Nighthawk 0.3 – Automate All The Things
Introduction
OpSec and evasion are two of the most important factors for red team success in modern day operations, and Nighthawk continues to lead the way in innovation on this front. However, they are not the only considerations that contribute to the overall success of an operation. The capability to streamline your workflow and extend red team tooling beyond the core beacon goes a long way in improving the efficiency and accuracy, adaptability, and collaboration of your team.
Nighthawk’s 0.3 release is probably the most significant and impactful change to the framework since its creation and almost no new beacon features or evasion strategies have been introduced. Users need not worry though, we have something exciting coming on that front…
Redesign
The key focus for this release was improving automation and operator quality of life, and to accommodate this it meant several significant architectural changes to the solution. This included a complete rewrite of the backend API server and partial but significant rewrite of the user interface.
With our 0.3 release we made several core changes to the overall product architecture, including:
- Redevelopment of the backend API server, moving from python to .NET core,
- Creation of new JSON web service APIs to expose all beacon management, alongside event registration,
- Repositioning of all c2 logic to the new API server,
- Transition of UI and API communications to web sockets,
- Creation of new modes for c2 and API server IPC, including HTTP/2 and shared sockets.
- The redesign brings a number of benefits to our users, particularly around automation and performance. To streamline interaction with our new JSON API, we also provide a number of c# helper interfaces, allowing new projects to be built with just a few lines of code.

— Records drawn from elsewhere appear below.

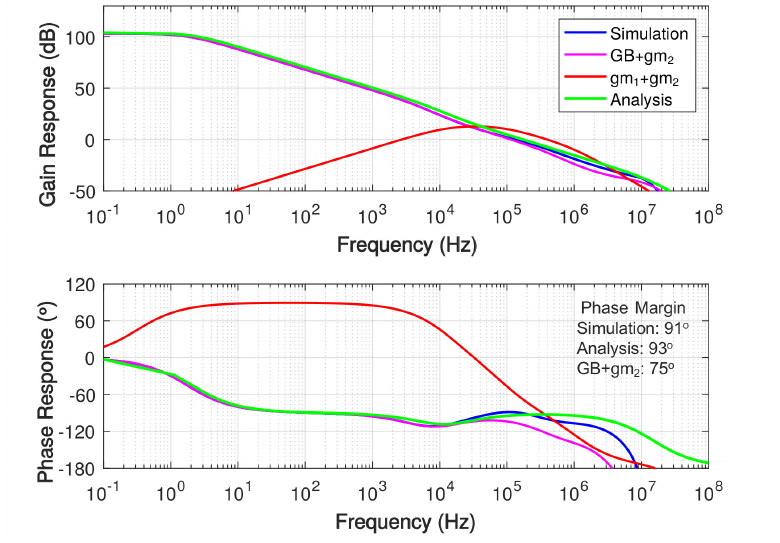
Figure 11. Simulated frequency response of the proposed amplifier with 2.5-nF load capacitance.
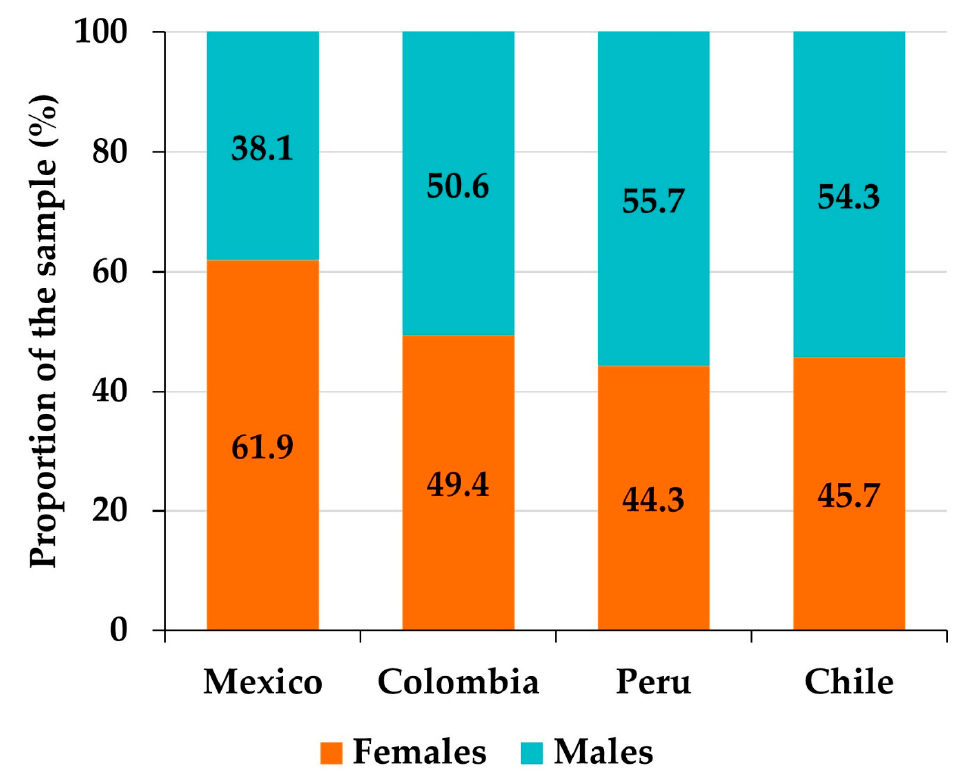
Figure 1. Distribution of participants by country of origin and gender.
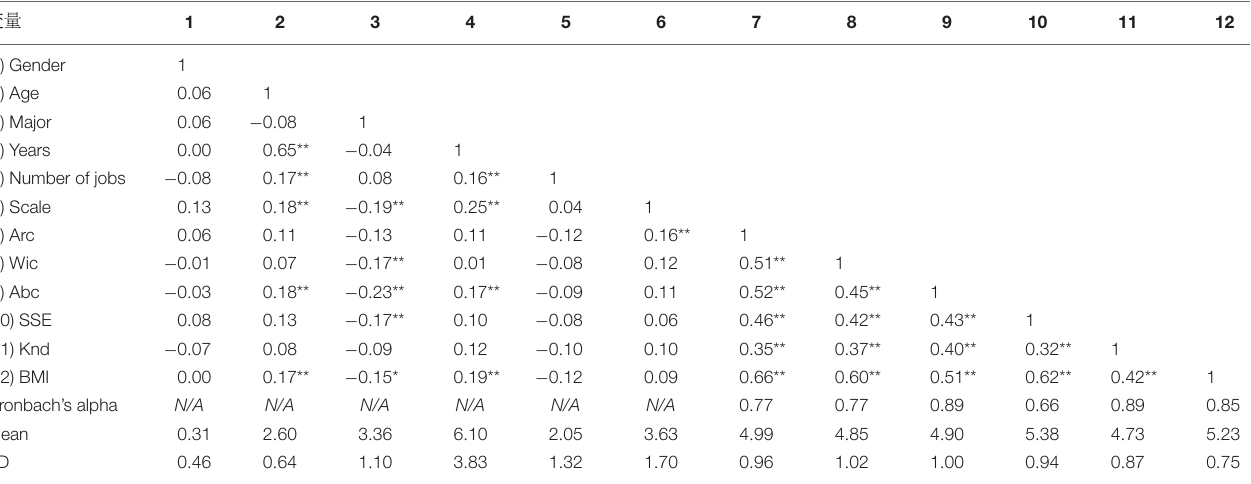
TABLE 3 | Means, standard deviations, and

These interfaces provide full programmatic management and interactivity with the beacon; for example in a handful of lines of c#, we can create a tool to schedule new beacon commands (in this case just a shell command) and real time stream console output back:
The APIs comes complete with documentation for Swagger and Redoc, with full examples of the underlying requests:
The possibilities of where you can take this are endless, but some ideas we’ve already started building out are:
- Notification bots for Slack and Mattermost,
- Bots to run post-ex tooling to automatically triage and if required, deploy persistence on endpoints following initial check-in,
- Bots to monitor virus total for hashes of any uploaded artifacts.
SOCKS Rewrite
Our 0.2 SOCKS implementation was SOCKS4a and a little clunky, which we recognised as one of the key user pain points. Therefore while implementing a new backend, we also took the opportunity to completely rewrite and update our SOCKS implementation. With Nighthawk 0.3, we now offer a new, lightning fast SOCKS5 implementation with both DNS and UDP support, as well as HTTP keep alive.

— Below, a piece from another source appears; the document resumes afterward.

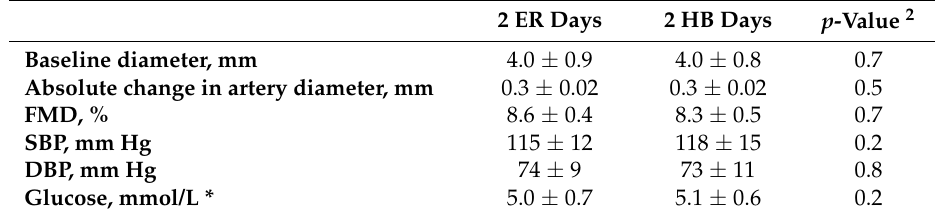
Table 3. All outcome variables for each eating state for compliers to the protocol 1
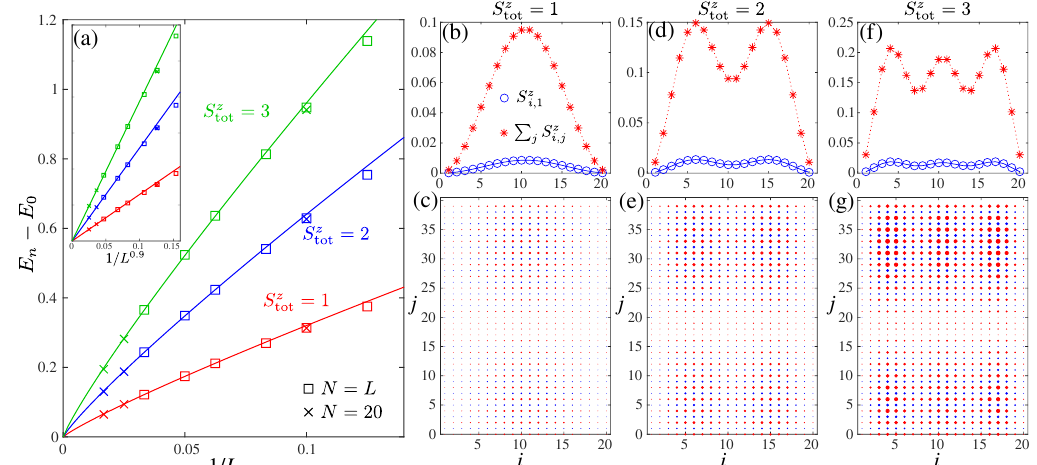
Figure 4: (Color online) Magnetic excitations in a weak-backbone regime. (a) Scal- ing of the energy difference between the lowest energy state in the sector of total = 1,2,3 and the ground-state in the sector S z = 0 as a function magnetization S z tot tot of the inverse of the tooth length 1 / L . The symbols are the DMRG data, the red line is the result of the fit of the singlet-triplet gap with ∝ L − d app , and the blue (green) line is the result of the fit multiplied by an integer 2 (3). Inset: The same plot, but as a function of 1 / L 0.9 . (b-g) The distribution of local magnetization on a comb lattice with L = 40 and N = 20. (b), (d), (f) The local magnetization on the backbone (blue circles) and total magnetization of a tooth as a function of tooth index (red stars). (c), (e), (g) Local magnetization, with the size of the circles proportional to the ab- solute value of the magnetization, and with red and blue colors signifying positive and negative signs of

Below we can see we’re easily able to get downloads in excess of 2mb/s using a 100mb test file, downloaded over the Fastly CDN redirecting to AWS and accessed over Tailscale:
Improved User Interface
One of the other key changes we made with this release was stripping back the Nighthawk user interface. Thanks to the new JSON API, we were able to rewrite the operator UI to act as a simple, thin wrapper for rendering JSON responses over web sockets, void of any logic or heavy lifting. The primary benefit of this is the significant performance increase that it brings, greatly improving the overall look and feel of the product to operators.

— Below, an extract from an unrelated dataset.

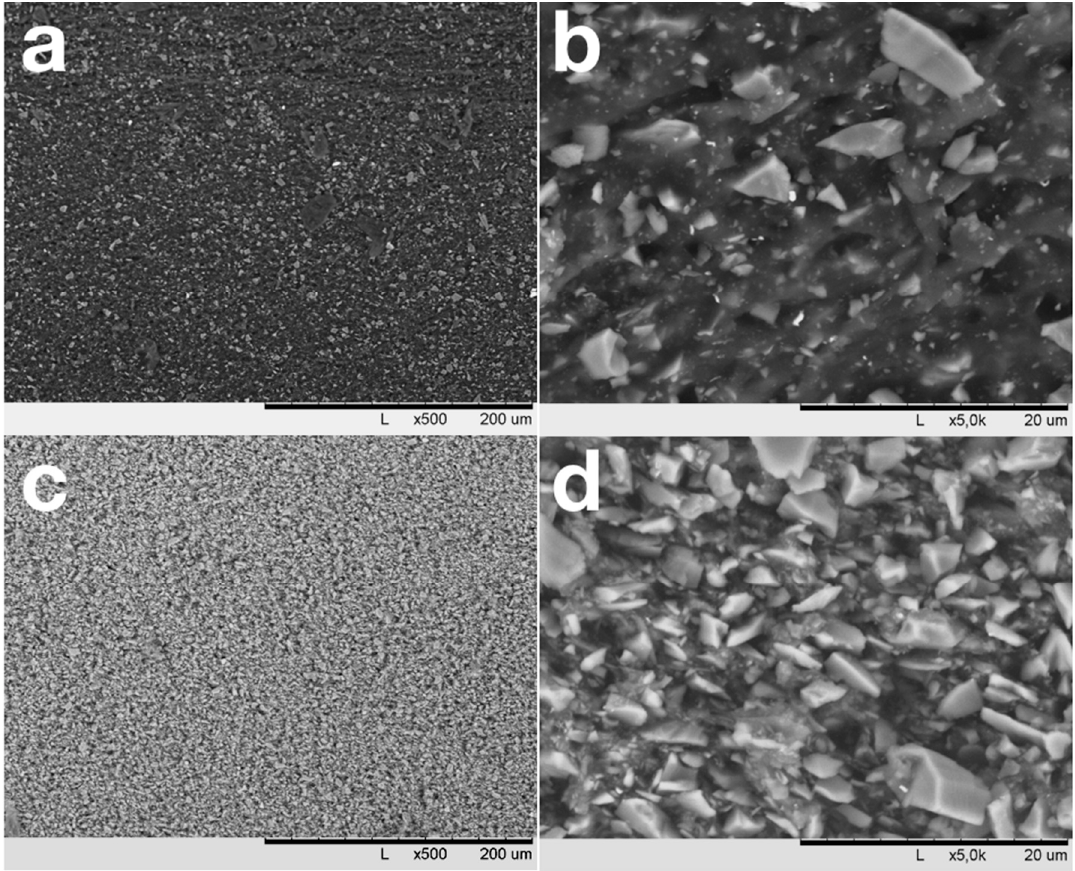
Figure 2. SEM images of vulcanized samples with filling degrees of 50 ( a , b ) and 450 ( c , d ) PHR. During low-temperature carbonization of unfilled NBR, a homogeneous, weakly defective black material is formed (Figure 3); the density of the unfilled NBR increases from 0.94 g / cm 3 to 1.07 g / cm 3 during carbonization. As a result of the carbonization, vulcanized NBR loses its ductility and breaks down brittlely under load. The fracture surface was nearly smooth and contained no defects or gas bubbles. Brittle crack evolution steps are clearly visible on the fracture surface.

While rewriting the UI, we also introduced several new key features, including a c2 mesh graph and a modifiable beacon command queue.
Resizable console and pivot graph windows, with moveable pivot nodes make the look and feel of the UI much slicker and responsive:
We also added a visual command queue to list what pending commands are there for each agent, with the option to trivially cancel them prior to execution if you’ve made a mistake:
NHLoader
In addition to improvements to the core command-and-control component of Nighthawk, we also introduced a number of new features and improvements to NHLoader, the Nighthawk PE generator. These included the following:
A new PE infection injection mode to process legitimate PE binaries and modify them to run arbitrary shellcode on execution. This of course offers a number of benefits, borrowing the feeling of legitimacy from the original artifact, which can assist in evading certain EDR’s PE repudiation and machine learning detections. A new DLL proxying mode to support proxying to the legitimate COM server while performing COM hijacking, helping maintain the stability and integrity of the hijacked process. All of this is wrapped up in to a nice offline, point and click GUI based application:
Stego Loader
The Stego staging tool was previously built in to the main Nighthawk UI but with the 0.3 release we’ve separated it off to an offline, standalone GUI based tool.
This release also came with several new improvements to the stego tool, including timer based execution intervals and alternate modes for steganography.
Wrapping up, Nighthawk 0.3 is a significant overhaul of the product and will enable a number of new and exciting improvements we have on our roadmap for opening up more control of the platform and the beacon to our users.